Degraded Connectivity in US Central

Incident Report for LiveKit

Postmortem

Summary
On June 2, 2026, a small subset of users connected to LiveKit Cloud US Central region experienced elevated connection failures between 12:06 and 14:38 UTC. A single node in the region entered a degraded state in which it continued to accept new connections but could not reliably complete the real-time media connection those calls depend on. As a result, a portion of participant connections, including inbound and outbound SIP calls routed through Chicago failed to connect or dropped shortly after starting. We mitigated this by routing SIP traffic away from the affected server, suspending and removing the faulty node, and restoring normal service to the region.

Timeline (UTC)

  • 12:06 — Start of measurable customer impact
  • 14:04 — Chicago SIP traffic drained as mitigation
  • 14:38 — Problematic server suspended; customer impact ends
  • 15:07 — Chicago SIP service fully restored

Root cause
The incident was caused by a "gray failure" of a single node in the Chicago region, a partial failure in which a server appears healthy to automated systems but is not actually functioning correctly. The server continued to be assigned new calls and reported itself as available, but could not reliably bring the underlying real-time media connections to a fully active state.

Resolution
We first drained SIP traffic out of the Chicago region to route the traffic to other regions, and once the failing node was identified, we suspended and removed the faulty node.
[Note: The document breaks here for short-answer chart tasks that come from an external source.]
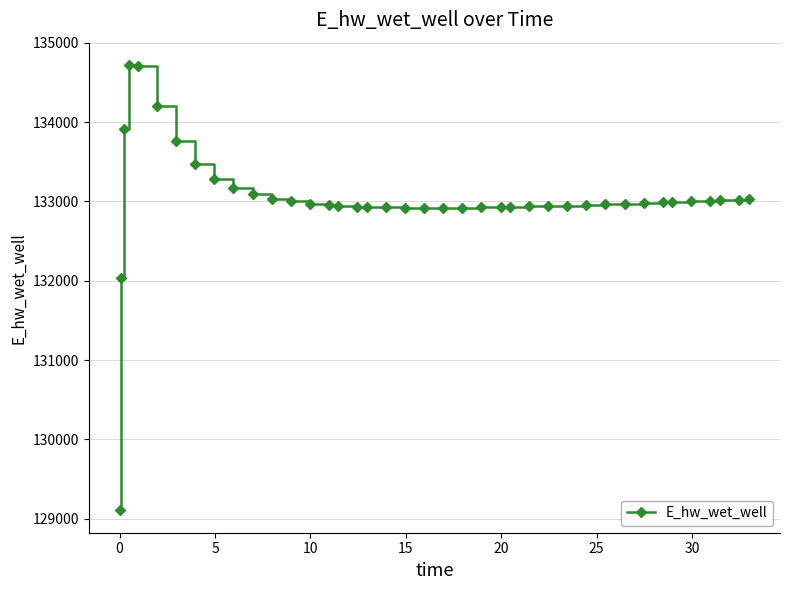

What is the average value?

133033.8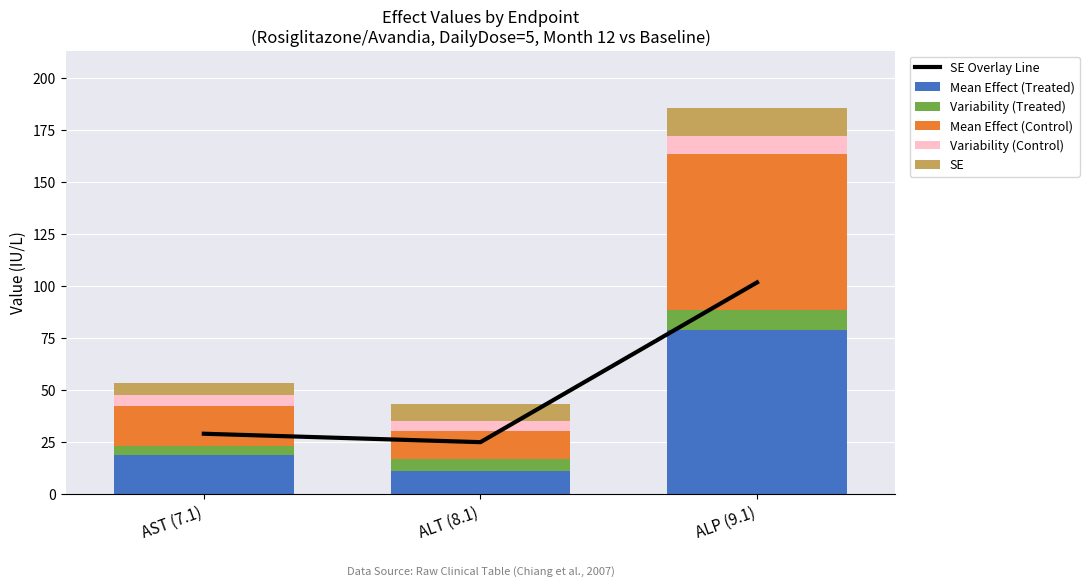

At how many categories does at least one series exceed 64?

1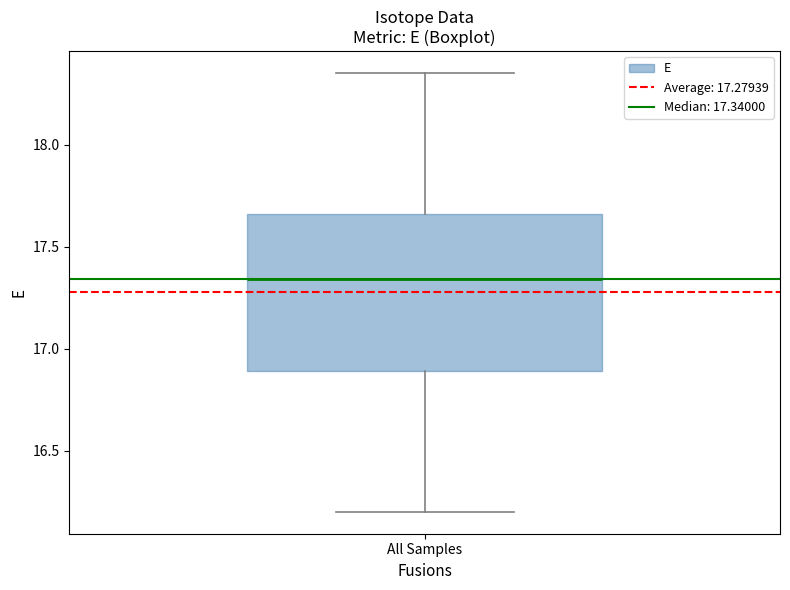

Read this box plot against the y-axis: the position of the median line, the range covered by the box, and the ends of both whiskers. The values are not printed on the chart, so give them approximately, as read against the axis.

median 17.35, box 16.90 to 17.65, whiskers 16.20 to 18.35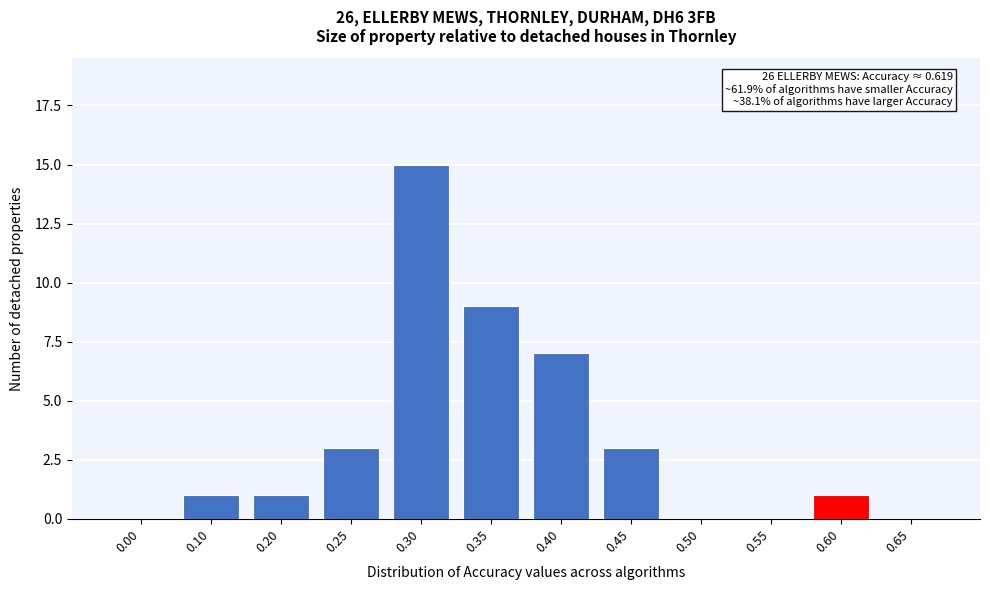

Reading right to left, extract all data points from this chart.

0.65=0	0.60=1	0.55=0	0.50=0	0.45=3	0.40=7	0.35=9	0.30=15	0.25=3	0.20=1	0.10=1	0.00=0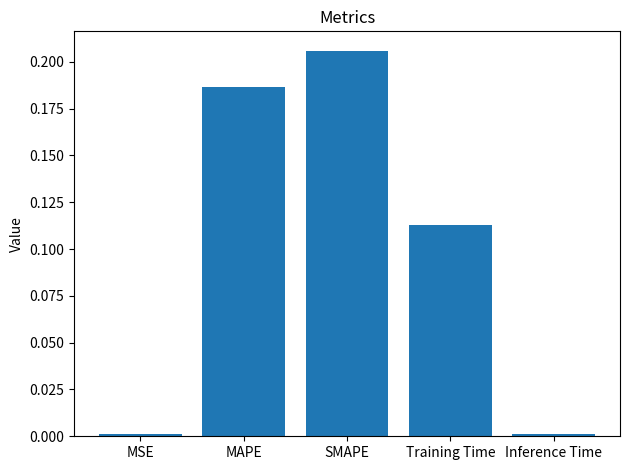

What is the sum of all values?

0.5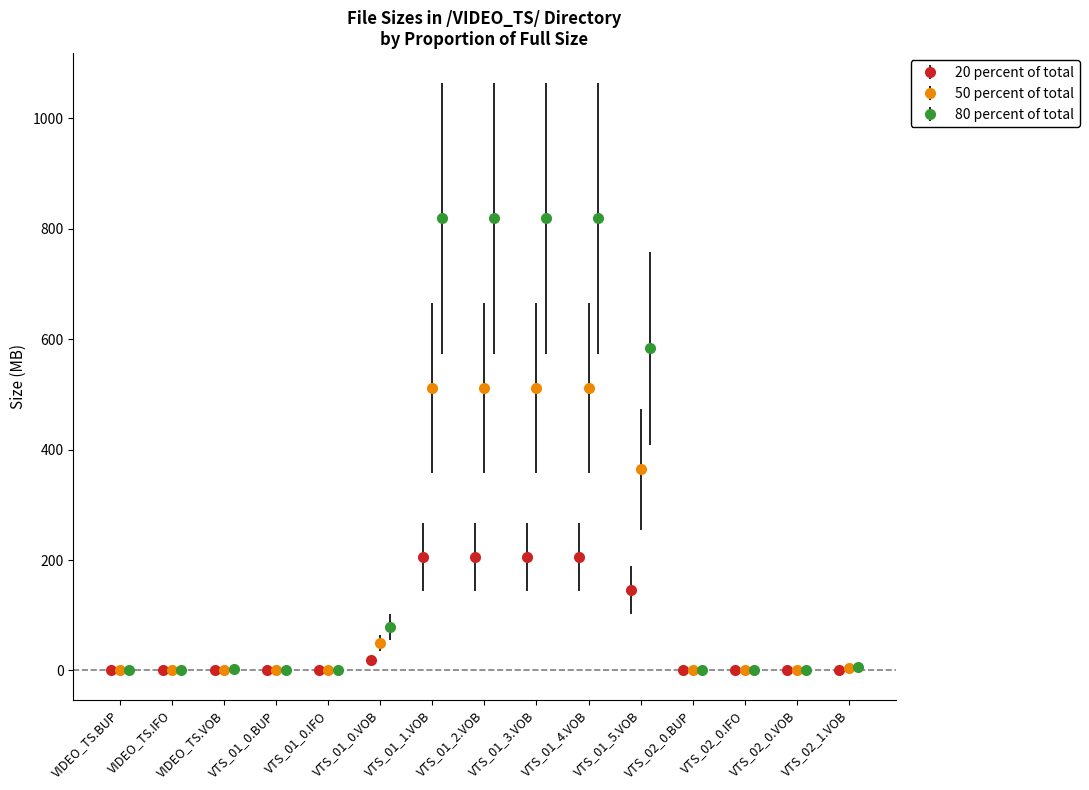

What is the maximum value for 20 percent of total?

204.8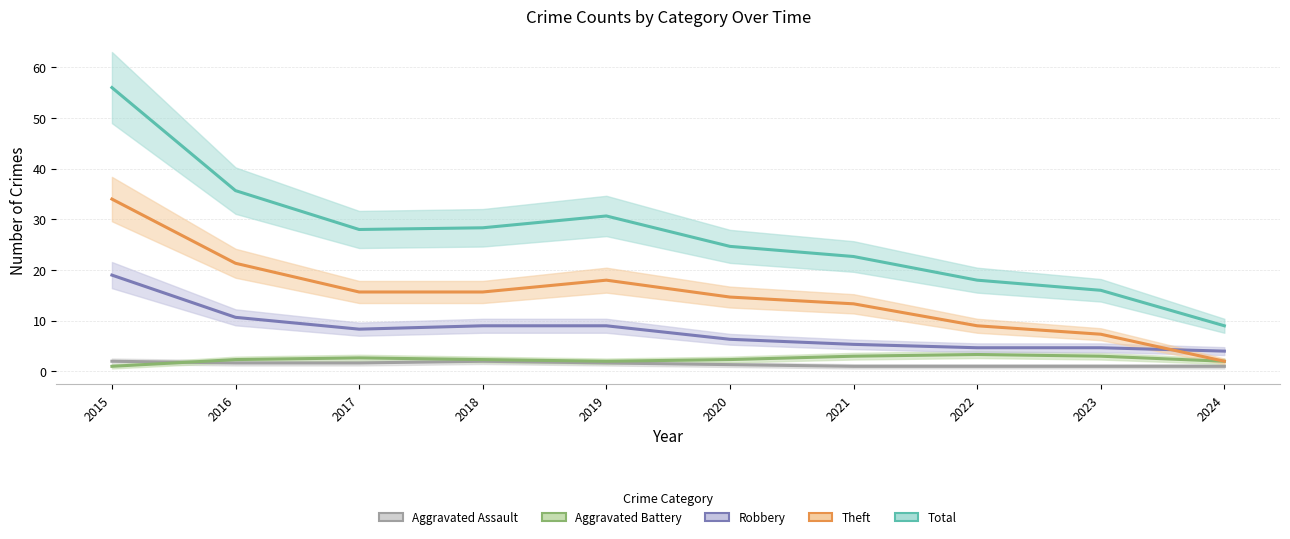

True or false: Total and Aggravated Battery cross at least once.

False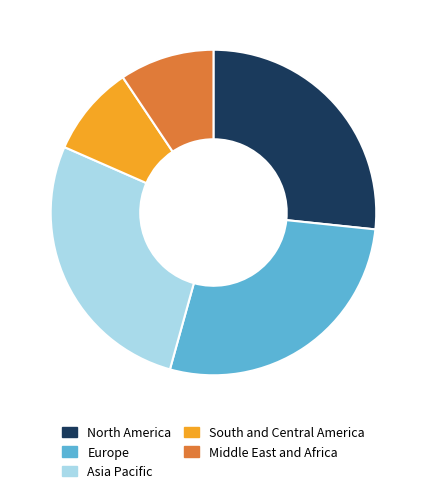

Combined, do Europe and Asia Pacific account for over 50%?

Yes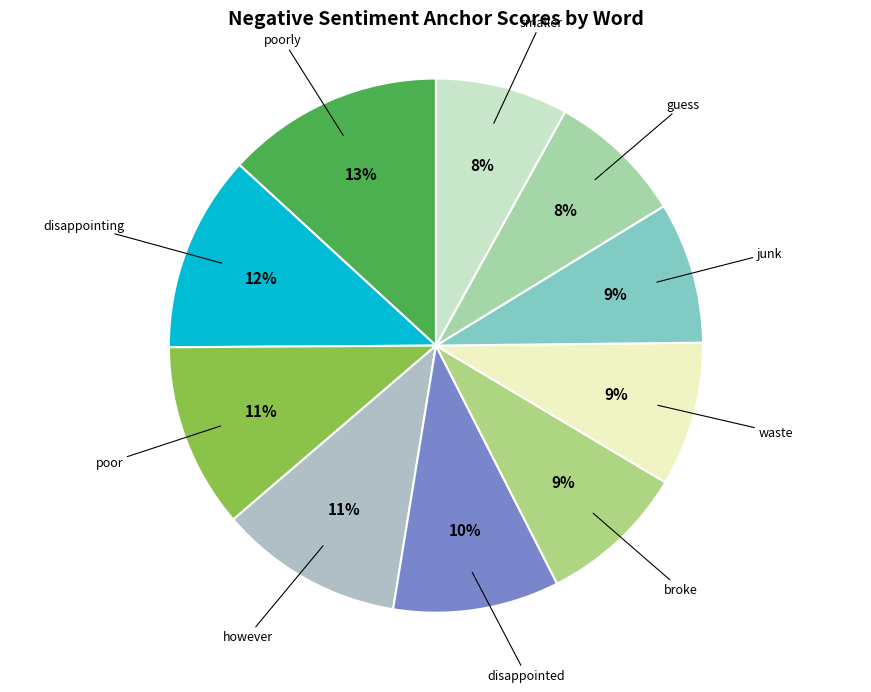

Does poor account for over 50% of the chart?

No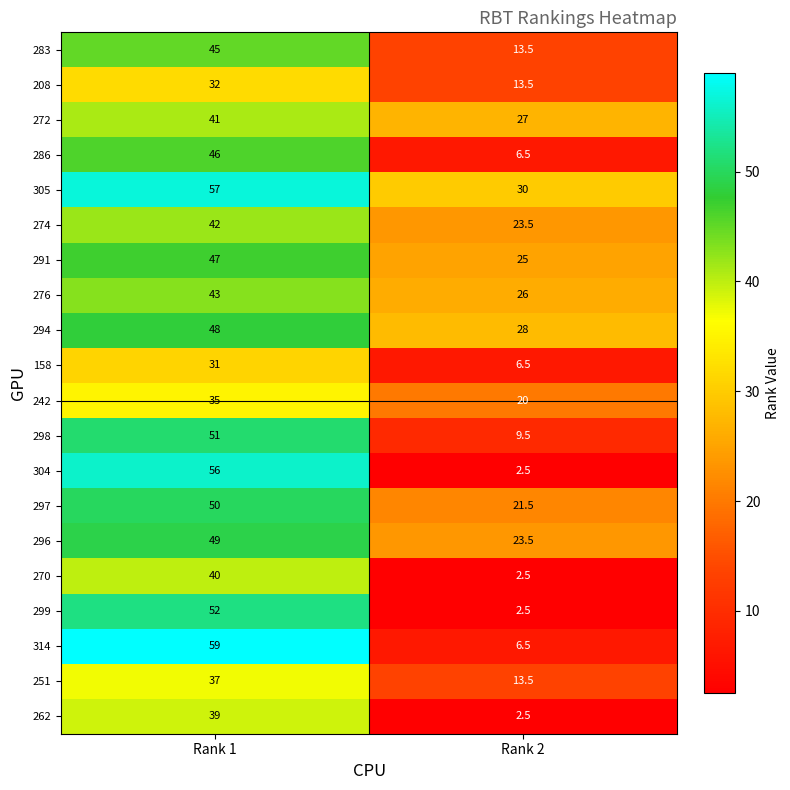

At which category does the chart reach its peak across all series?

Rank 1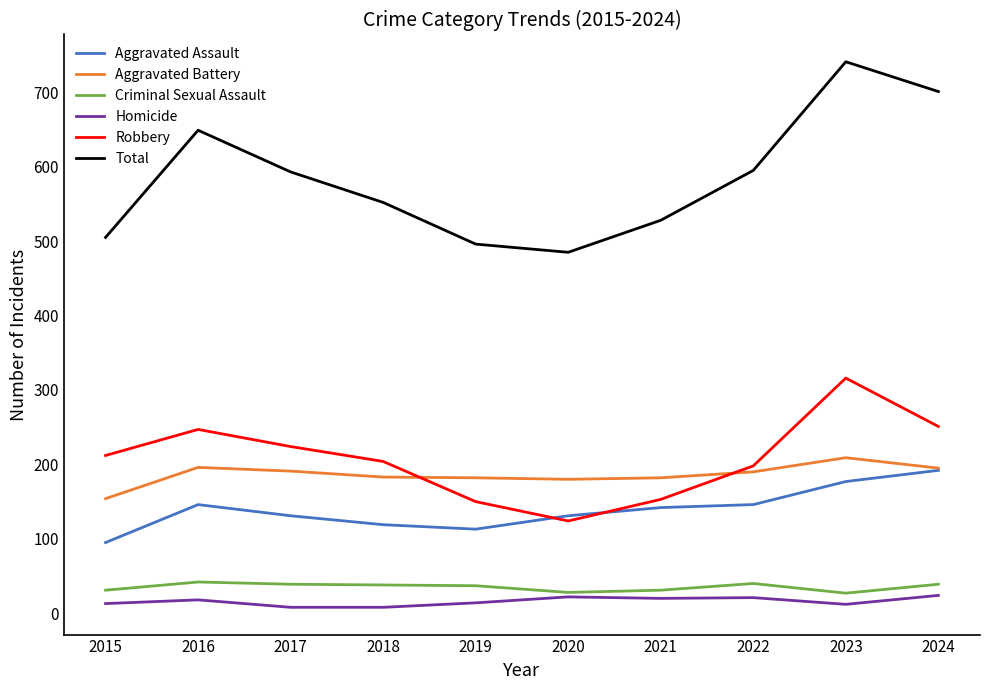

Is it true that Aggravated Assault equals 192 at 2024?

True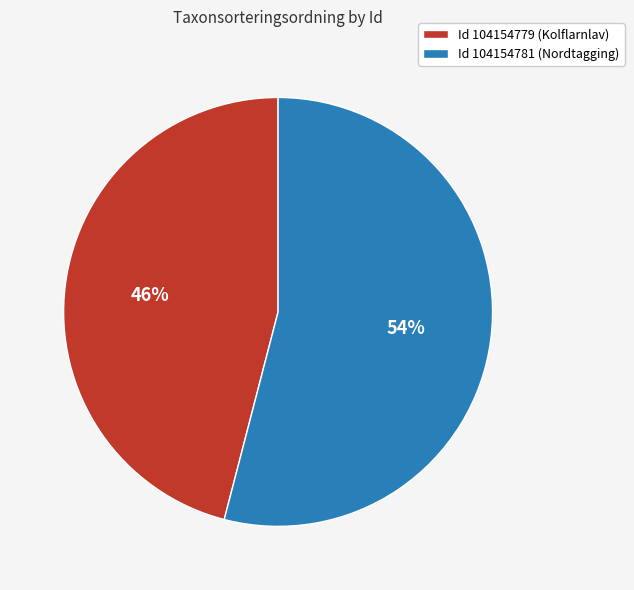

Does Id 104154781 (Nordtagging) represent more than half of the total?

Yes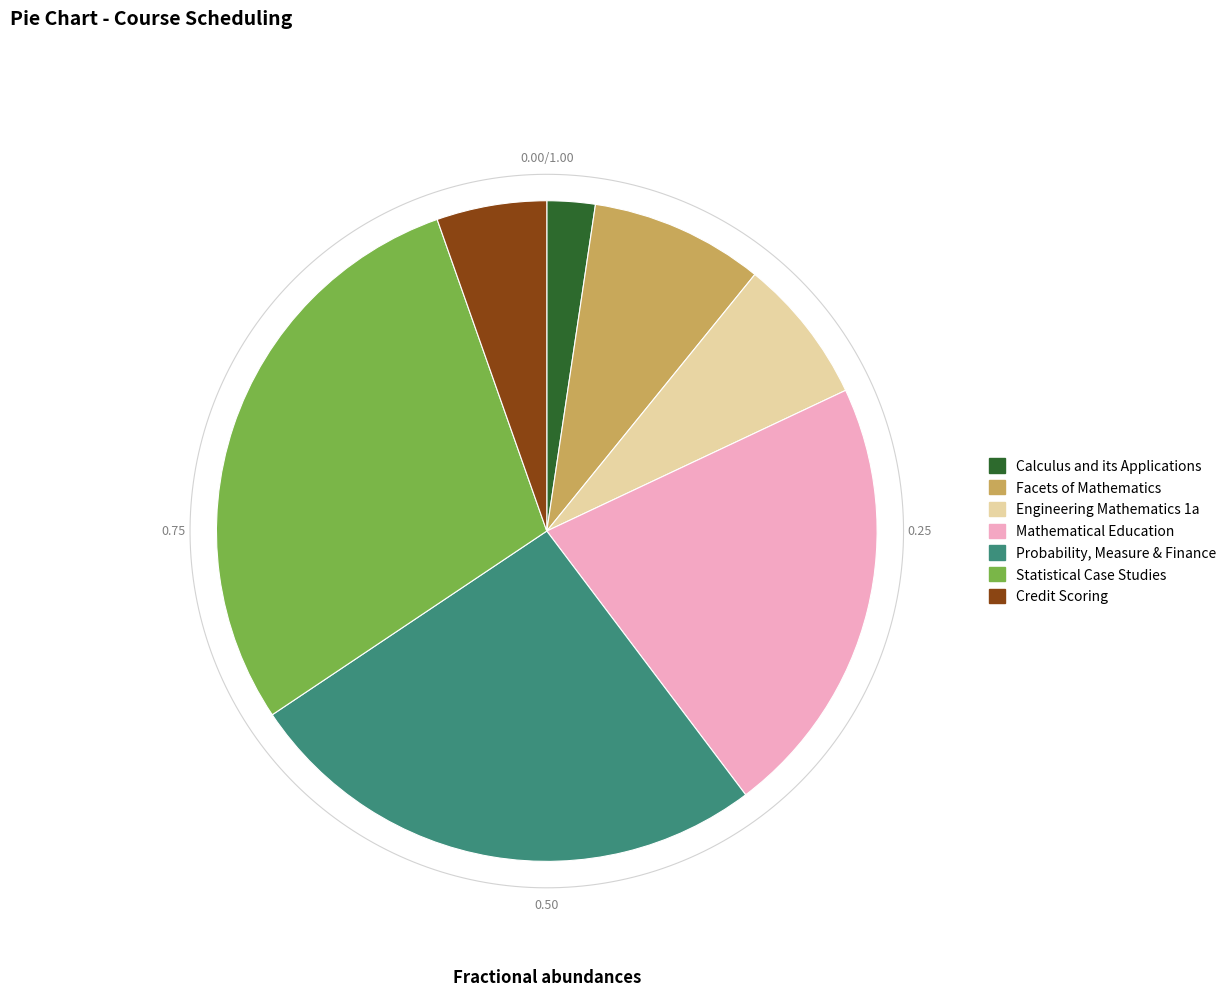

The Statistical Case Studies slice represents 29% of the pie. True or false?

True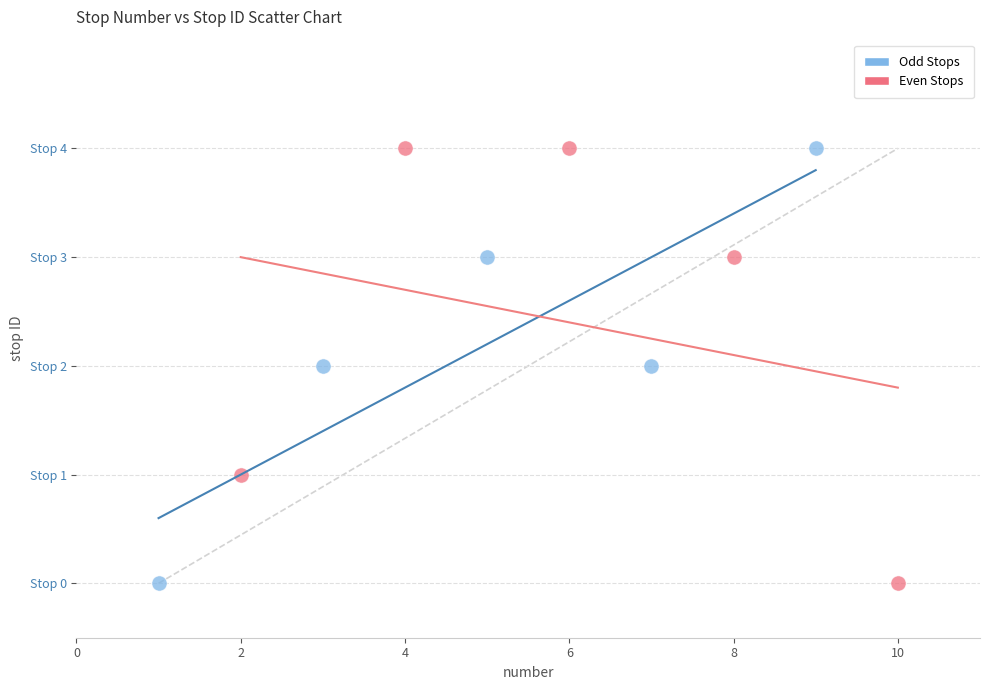

What are all the series names shown in the legend?

Odd Stops, Even Stops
After confirming error rates had returned to normal, we restored full SIP service to the region.

Corrective actions and prevention
We are actively addressing the two gaps that allowed a single failing node to impact the region:

  • Error aversion in load balancing: configuring our load balancing servers to automatically detect and steer traffic away from nodes exhibiting this class of failure.
  • Monitoring: closing the alerting gap so that "gray failure" servers which appear healthy but cannot complete connections are detected and alerted promptly.
Posted Jun 04, 2026 - 07:03 PDT

Resolved

This incident has been resolved.
Posted Jun 02, 2026 - 08:18 PDT

Update

We've identified the root cause as a single problematic media node in US Central, which has been suspended at 14:38 UTC. We are continuing to monitor before marking this resolved.
Posted Jun 02, 2026 - 07:58 PDT

Monitoring

We have routed the traffic away from the US Central region at 14:00 UTC and are seeing the connection failures returning to normal levels. We are continuing to monitor the issue.
Posted Jun 02, 2026 - 07:17 PDT

Investigating

We're investigating elevated SIP call connection failures in our US Central region beginning at ~12:06 UTC. We are working to mitigate this issue.
Posted Jun 02, 2026 - 07:05 PDT
This incident affected: Regional SIP (US Central - SIP).